Un punk placide qui rêve d’être une rock star, un commerçant de pacotille qui pète les plombs, une mère aux ongles verts quelques peu amorphe, un père silencieux fondu de patates… Le décor fantasque et marginal du duo Kerven et Delépine est planté. Bienvenue chez les loufs!

Les Bonzini tiennent le restaurant ‘la Pataterie’ dans une zone commerciale. Leur fils ainé, Not, est le plus vieux punk à chien d’Europe. Son frère, Jean-Pierre, est vendeur dans un magasin de literie. Quand ce dernier est licencié, les deux frères se retrouvent. Le Grand Soir, c’est l’histoire d’une famille qui décide de faire la révolution… à sa manière.
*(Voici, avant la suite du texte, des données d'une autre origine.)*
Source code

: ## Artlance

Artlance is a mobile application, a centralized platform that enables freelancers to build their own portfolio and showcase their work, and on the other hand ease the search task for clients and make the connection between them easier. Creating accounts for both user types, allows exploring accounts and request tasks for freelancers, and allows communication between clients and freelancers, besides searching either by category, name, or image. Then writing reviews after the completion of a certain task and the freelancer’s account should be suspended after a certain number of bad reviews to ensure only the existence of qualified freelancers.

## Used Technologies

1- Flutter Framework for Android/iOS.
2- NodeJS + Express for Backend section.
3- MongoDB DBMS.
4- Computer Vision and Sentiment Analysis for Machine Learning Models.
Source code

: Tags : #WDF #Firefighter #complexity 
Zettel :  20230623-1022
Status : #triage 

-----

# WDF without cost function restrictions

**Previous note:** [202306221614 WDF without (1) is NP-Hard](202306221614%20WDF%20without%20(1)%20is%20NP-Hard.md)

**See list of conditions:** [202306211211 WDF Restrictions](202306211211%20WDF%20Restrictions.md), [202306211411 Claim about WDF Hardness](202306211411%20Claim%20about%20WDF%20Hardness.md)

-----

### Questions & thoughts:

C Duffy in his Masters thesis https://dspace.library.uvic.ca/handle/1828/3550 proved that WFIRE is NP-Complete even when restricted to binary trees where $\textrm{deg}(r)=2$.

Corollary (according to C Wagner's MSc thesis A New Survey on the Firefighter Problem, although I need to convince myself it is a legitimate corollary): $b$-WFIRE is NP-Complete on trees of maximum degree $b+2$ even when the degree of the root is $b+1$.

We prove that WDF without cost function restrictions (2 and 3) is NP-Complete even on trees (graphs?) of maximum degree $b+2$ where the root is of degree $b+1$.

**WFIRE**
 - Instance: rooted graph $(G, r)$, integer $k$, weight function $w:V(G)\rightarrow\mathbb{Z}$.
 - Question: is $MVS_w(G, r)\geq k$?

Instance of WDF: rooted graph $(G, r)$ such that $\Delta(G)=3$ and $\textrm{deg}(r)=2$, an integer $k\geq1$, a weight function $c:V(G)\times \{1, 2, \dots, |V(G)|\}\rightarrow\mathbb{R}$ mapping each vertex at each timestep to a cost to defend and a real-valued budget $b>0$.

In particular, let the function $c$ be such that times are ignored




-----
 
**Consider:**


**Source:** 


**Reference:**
Albert Dupontel et Bruno Poelvorde en frangins tout aussi déjanté l’un que l’autre, on en rêvait! Ce duo génial qui partage la même folie, la même exubérance, le même sens de l’extrême, le même goût pour l’intrépide, fonctionne parfaitement. A leurs côtés, Brigitte Fontaine, tout aussi décalée, et Areski Belkacem, son acolyte, complètent ce casting détonnant où l’on retrouve également quelques têtes connues (Didier Wampas, Gérard Depardieu… pour ne pas les citer!).

Les scènes absurdes où l’humour noir règne en maître se succèdent dans un rythme mêlant lenteur et frénésie : on y voit Dupontel se battre vainement contre un arbuste, Poelvorde se déchainer devant la vitre d’un restaurant, un pendu « récidiviste » en finir sur un manège…

Kerven et Delépine mettent en scène une critique sociale incongrue, acerbe et ô combien efficace, pointant du doigt les révoltes perdues d’avance dans une société statique et frileuse où pourtant, comme s’évertue à le rappeler Not, « Nous sommes tous des punks à chien ».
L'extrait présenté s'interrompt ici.